Depending on the operation that is performed on the table, ptt will position the cursor character such that when the editor reads its output, it can know where to move the actual editor cursor.

For example, assume that the following is the content of a file that is open in vim and vim’s cursor is at the ‘X’:

| Item    |XPrice [$] | Qty. |
|---------+-----------+------|
| Lemons  |      3.00 | 2.00 |
| Apples  |      2.00 | 4.00 |
| Chicken |     10.00 | 1.00 |

The ‘Price’ column can be moved to the right by running the following in vim:

:execute "normal i~\<Esc>vap:!ptt column right -\<CR>/\\~\<CR>r "

This results in the following table, where the second column is now the third and vim’s cursor followed the motion.

| Item    | Qty. |XPrice [$] |
|---------+------+-----------|
| Lemons  | 2.00 |      3.00 |
| Apples  | 4.00 |      2.00 |
| Chicken | 1.00 |     10.00 |

All the macro did is to perform the four steps mentioned above.

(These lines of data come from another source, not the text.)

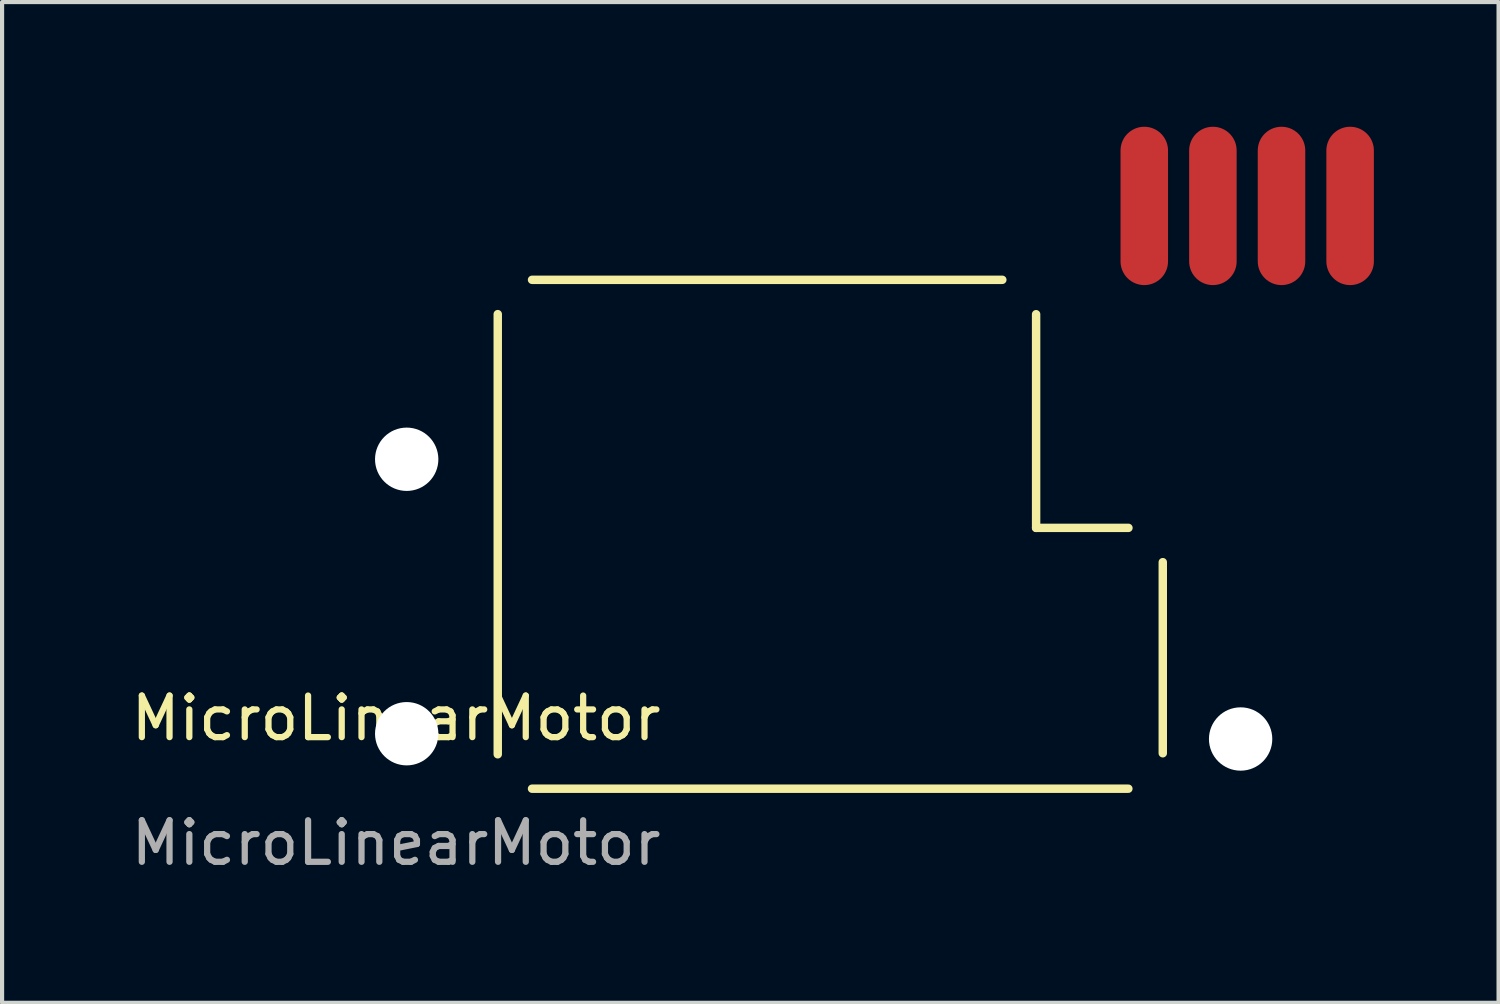
<source format=kicad_pcb>
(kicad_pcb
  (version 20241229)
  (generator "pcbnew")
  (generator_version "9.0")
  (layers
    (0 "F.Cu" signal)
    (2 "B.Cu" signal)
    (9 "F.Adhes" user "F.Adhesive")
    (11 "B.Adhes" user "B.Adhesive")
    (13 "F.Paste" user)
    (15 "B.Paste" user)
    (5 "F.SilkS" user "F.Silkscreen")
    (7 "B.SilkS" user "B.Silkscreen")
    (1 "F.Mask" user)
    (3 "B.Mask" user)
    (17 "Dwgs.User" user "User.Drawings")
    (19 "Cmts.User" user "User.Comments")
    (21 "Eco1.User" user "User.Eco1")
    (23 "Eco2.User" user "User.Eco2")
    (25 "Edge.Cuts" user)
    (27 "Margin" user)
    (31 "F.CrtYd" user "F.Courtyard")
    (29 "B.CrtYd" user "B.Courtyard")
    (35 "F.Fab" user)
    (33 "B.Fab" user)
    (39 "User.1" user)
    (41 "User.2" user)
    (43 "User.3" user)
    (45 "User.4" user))
  (footprint "MicroLinearMotor"
    (layer "F.Cu")
    (at 6.482 14.732)
    (property "Reference" "MicroLinearMotor" (at 0 -0.5 0) (unlocked yes) (layer "F.SilkS") (effects (font (size 1 1) (thickness 0.15))))
    (attr smd)
    (fp_line (start 2.445 0.368) (end 2.445 -10.223) (stroke (width 0.203) (type solid)) (layer "F.SilkS"))
    (fp_line (start 3.27 -11.049) (end 14.586 -11.049) (stroke (width 0.203) (type solid)) (layer "F.SilkS"))
    (fp_line (start 3.27 1.196) (end 17.619 1.196) (stroke (width 0.203) (type solid)) (layer "F.SilkS"))
    (fp_line (start 15.399 -5.08) (end 15.399 -10.221) (stroke (width 0.203) (type solid)) (layer "F.SilkS"))
    (fp_line (start 15.399 -5.08) (end 17.621 -5.08) (stroke (width 0.203) (type solid)) (layer "F.SilkS"))
    (fp_line (start 18.447 0.343) (end 18.447 -4.255) (stroke (width 0.203) (type solid)) (layer "F.SilkS"))
    (fp_text user "${REFERENCE}" (at 0 2.5 0) (unlocked yes) (layer "F.Fab") (effects (font (size 1 1) (thickness 0.15))))
    (pad "" np_thru_hole circle (at 0.254 -6.731 270) (size 1.524 1.524) (drill 1.524) (layers "*.Cu"))
    (pad "" np_thru_hole circle (at 0.254 -0.127 270) (size 1.524 1.524) (drill 1.524) (layers "*.Cu"))
    (pad "" np_thru_hole circle (at 20.32 0 270) (size 1.524 1.524) (drill 1.524) (layers "*.Cu"))
    (pad "1" smd oval (at 22.955 -12.827) (size 1.143 3.81) (layers "F.Cu"))
    (pad "2" smd oval (at 21.304 -12.827) (size 1.143 3.81) (layers "F.Cu"))
    (pad "3" smd oval (at 19.653 -12.827) (size 1.143 3.81) (layers "F.Cu"))
    (pad "4" smd oval (at 18.002 -12.827) (size 1.143 3.81) (layers "F.Cu")))
  (gr_rect
    (start -3 -3)
    (end 33.009 21.08)
    (stroke (width 0.1) (type default))
    (fill no)
    (layer "Edge.Cuts")))
</source>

However, instead of writing these confusing macros manually, one would ideally write bindings for their editor of choice to interact with ptt. At the time of writing I have implemented bindings for the vim and vis editors. These can be used as examples by anyone wishing to write bindings for another editor.

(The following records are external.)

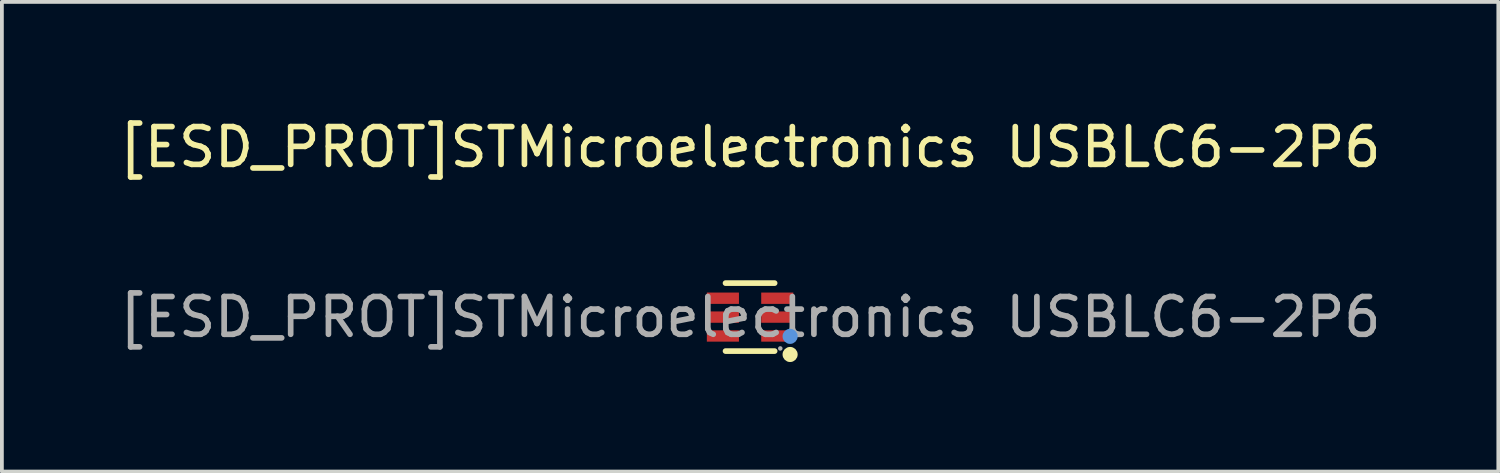
<source format=kicad_pcb>
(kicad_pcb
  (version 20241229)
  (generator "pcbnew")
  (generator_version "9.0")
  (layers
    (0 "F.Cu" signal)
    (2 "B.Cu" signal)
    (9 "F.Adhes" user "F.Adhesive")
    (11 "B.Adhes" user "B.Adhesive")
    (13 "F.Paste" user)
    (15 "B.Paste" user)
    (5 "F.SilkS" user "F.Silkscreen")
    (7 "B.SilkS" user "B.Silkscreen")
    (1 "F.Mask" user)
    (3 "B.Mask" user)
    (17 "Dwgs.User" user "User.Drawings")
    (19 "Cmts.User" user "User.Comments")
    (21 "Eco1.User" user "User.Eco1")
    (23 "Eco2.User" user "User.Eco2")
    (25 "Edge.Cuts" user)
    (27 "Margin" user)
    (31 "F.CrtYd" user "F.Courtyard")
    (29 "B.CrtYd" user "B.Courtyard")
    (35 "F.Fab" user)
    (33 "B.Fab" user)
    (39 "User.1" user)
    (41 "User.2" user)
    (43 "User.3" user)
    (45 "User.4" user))
  (footprint "[ESD_PROT]STMicroelectronics USBLC6-2P6"
    (layer "F.Cu")
    (at 16.815 5.348)
    (property "Reference" "[ESD_PROT]STMicroelectronics USBLC6-2P6" (at 0 -4.5 0) (layer "F.SilkS") (effects (font (size 1 1) (thickness 0.15))))
    (attr smd)
    (fp_line (start 0.65 -0.9) (end -0.65 -0.9) (stroke (width 0.15) (type solid)) (layer "F.SilkS"))
    (fp_line (start 0.65 0.9) (end -0.65 0.9) (stroke (width 0.15) (type solid)) (layer "F.SilkS"))
    (fp_arc (start 1.06 0.99) (mid 1.06 0.99) (end 1.06 0.99) (stroke (width 0.2) (type solid)) (layer "F.SilkS"))
    (fp_circle (center 1.06 0.51) (end 1.16 0.51) (stroke (width 0.2) (type solid)) (fill no) (layer "Cmts.User"))
    (fp_circle (center 0.8 0.83) (end 0.83 0.83) (stroke (width 0.06) (type solid)) (fill no) (layer "F.Fab"))
    (fp_text user "${REFERENCE}" (at 0 0 0) (layer "F.Fab") (effects (font (size 1 1) (thickness 0.15))))
    (pad "1" smd rect (at 0.72 0.5 90) (size 0.3 0.85) (layers "F.Cu" "F.Mask" "F.Paste"))
    (pad "2" smd rect (at 0.72 0 90) (size 0.3 0.85) (layers "F.Cu" "F.Mask" "F.Paste"))
    (pad "3" smd rect (at 0.72 -0.5 90) (size 0.3 0.85) (layers "F.Cu" "F.Mask" "F.Paste"))
    (pad "4" smd rect (at -0.72 -0.5 90) (size 0.3 0.85) (layers "F.Cu" "F.Mask" "F.Paste"))
    (pad "5" smd rect (at -0.72 0 90) (size 0.3 0.85) (layers "F.Cu" "F.Mask" "F.Paste"))
    (pad "6" smd rect (at -0.72 0.5 90) (size 0.3 0.85) (layers "F.Cu" "F.Mask" "F.Paste")))
  (gr_rect
    (start -3 -3)
    (end 36.631 9.438)
    (stroke (width 0.1) (type default))
    (fill no)
    (layer "Edge.Cuts")))
</source>
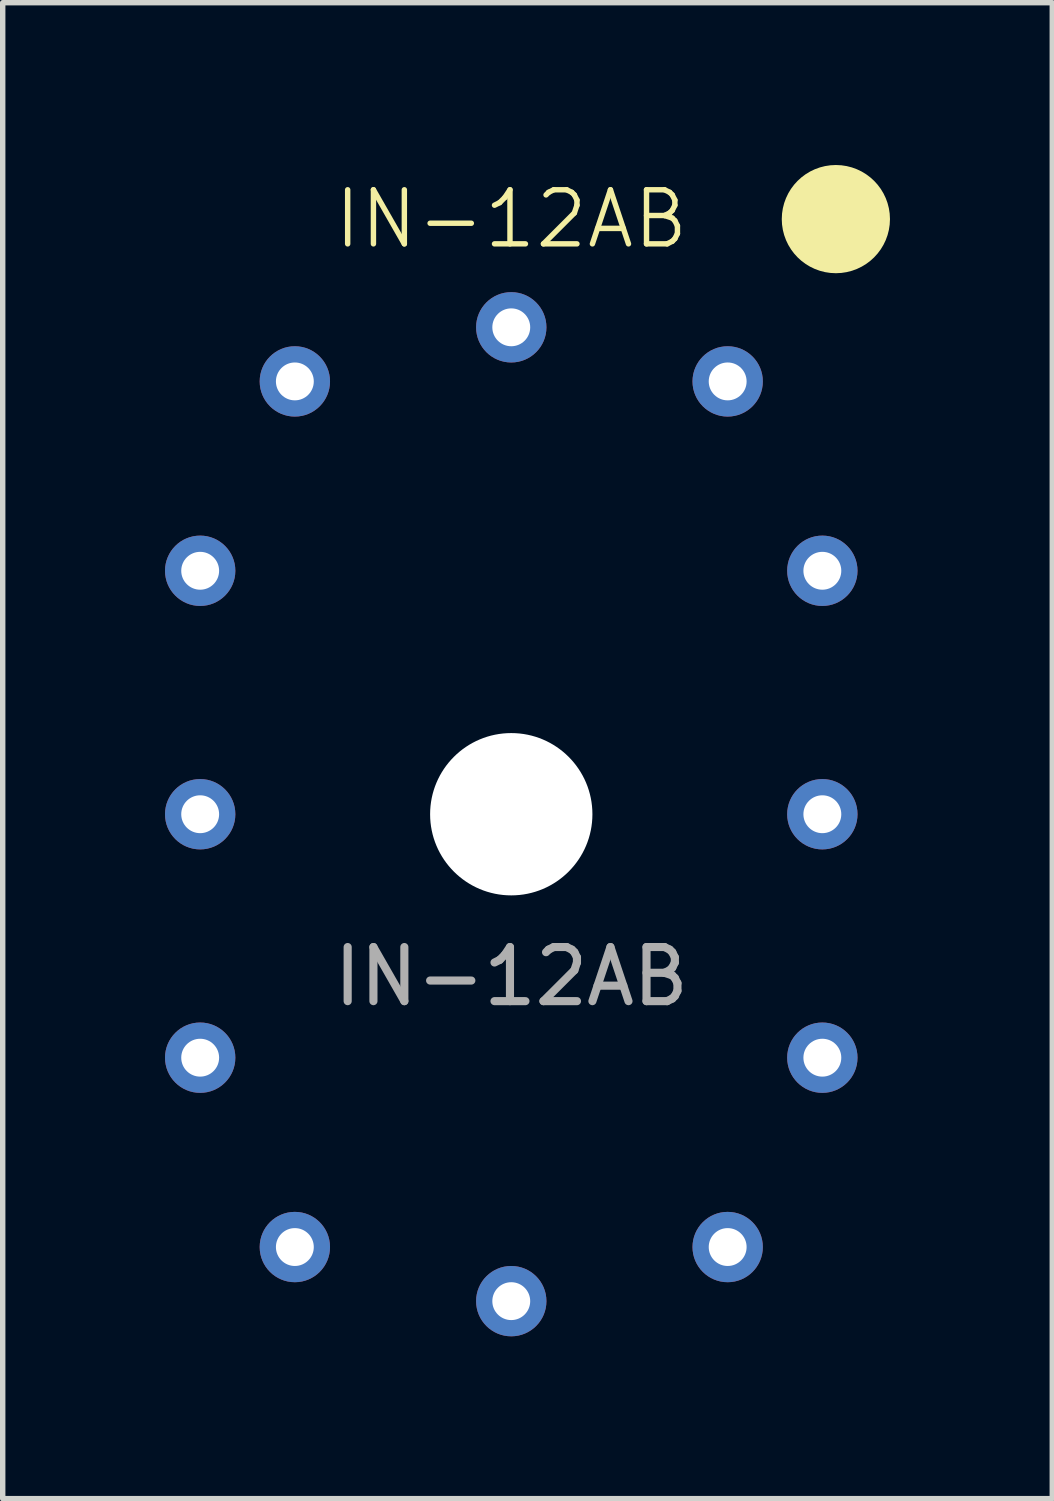
<source format=kicad_pcb>
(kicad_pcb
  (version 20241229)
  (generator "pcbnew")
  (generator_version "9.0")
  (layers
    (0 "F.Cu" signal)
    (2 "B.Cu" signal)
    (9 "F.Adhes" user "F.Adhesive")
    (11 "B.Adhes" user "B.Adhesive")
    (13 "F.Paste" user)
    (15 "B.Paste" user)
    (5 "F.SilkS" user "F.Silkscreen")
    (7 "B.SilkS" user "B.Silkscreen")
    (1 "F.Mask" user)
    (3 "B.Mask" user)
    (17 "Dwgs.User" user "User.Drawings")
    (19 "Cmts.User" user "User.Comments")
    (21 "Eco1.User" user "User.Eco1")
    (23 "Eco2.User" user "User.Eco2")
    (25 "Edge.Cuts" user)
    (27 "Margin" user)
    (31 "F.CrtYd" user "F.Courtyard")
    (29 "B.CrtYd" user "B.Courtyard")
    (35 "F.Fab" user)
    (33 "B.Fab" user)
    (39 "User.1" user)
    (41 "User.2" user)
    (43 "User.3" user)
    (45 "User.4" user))
  (footprint "IN-12AB"
    (layer "F.Cu")
    (at 6.4 12)
    (property "Reference" "IN-12AB" (at 0 -11 0) (unlocked yes) (layer "F.SilkS") (effects (font (size 1 1) (thickness 0.1))))
    (attr through_hole)
    (fp_circle (center 6 -11) (end 6.5 -11) (stroke (width 1) (type default)) (fill no) (layer "F.SilkS"))
    (fp_text user "${REFERENCE}" (at 0 3 0) (unlocked yes) (layer "F.Fab") (effects (font (size 1 1) (thickness 0.15))))
    (pad "" np_thru_hole circle (at 0 0) (size 3 3) (drill 3) (layers "*.Cu" "*.Mask"))
    (pad "1" thru_hole circle (at 4 -8) (size 1.3 1.3) (drill 0.7) (layers "*.Cu" "*.Mask"))
    (pad "2" thru_hole circle (at 5.75 -4.5) (size 1.3 1.3) (drill 0.7) (layers "*.Cu" "*.Mask"))
    (pad "3" thru_hole circle (at 5.75 0) (size 1.3 1.3) (drill 0.7) (layers "*.Cu" "*.Mask"))
    (pad "4" thru_hole circle (at 5.75 4.5) (size 1.3 1.3) (drill 0.7) (layers "*.Cu" "*.Mask"))
    (pad "5" thru_hole circle (at 4 8) (size 1.3 1.3) (drill 0.7) (layers "*.Cu" "*.Mask"))
    (pad "6" thru_hole circle (at 0 9) (size 1.3 1.3) (drill 0.7) (layers "*.Cu" "*.Mask"))
    (pad "7" thru_hole circle (at -4 8) (size 1.3 1.3) (drill 0.7) (layers "*.Cu" "*.Mask"))
    (pad "8" thru_hole circle (at -5.75 4.5) (size 1.3 1.3) (drill 0.7) (layers "*.Cu" "*.Mask"))
    (pad "9" thru_hole circle (at -5.75 0) (size 1.3 1.3) (drill 0.7) (layers "*.Cu" "*.Mask"))
    (pad "10" thru_hole circle (at -5.75 -4.5) (size 1.3 1.3) (drill 0.7) (layers "*.Cu" "*.Mask"))
    (pad "11" thru_hole circle (at -4 -8) (size 1.3 1.3) (drill 0.7) (layers "*.Cu" "*.Mask"))
    (pad "12" thru_hole circle (at 0 -9) (size 1.3 1.3) (drill 0.7) (layers "*.Cu" "*.Mask")))
  (gr_rect
    (start -3 -3)
    (end 16.4 24.65)
    (stroke (width 0.1) (type default))
    (fill no)
    (layer "Edge.Cuts")))
</source>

I’m aware that calling an external tool for every operation performed on a table is not very efficient. However, I believe it is a worthy trade-off to enable different editors to benefit from ptt. Furthermore, ptt is written in POSIX awk(1), which makes it very fast, portable, and free of dependencies.


  1. I knew of vim-table-mode, which is a powerful plain text table editor plugin for vim. However, I wanted something simpler that everyone could use, not just vim or vis users. 

  2. Vis users can still use the old plugin by cloning it from the ‘vis-tables’ branch. However, this plugin will no longer be maintained.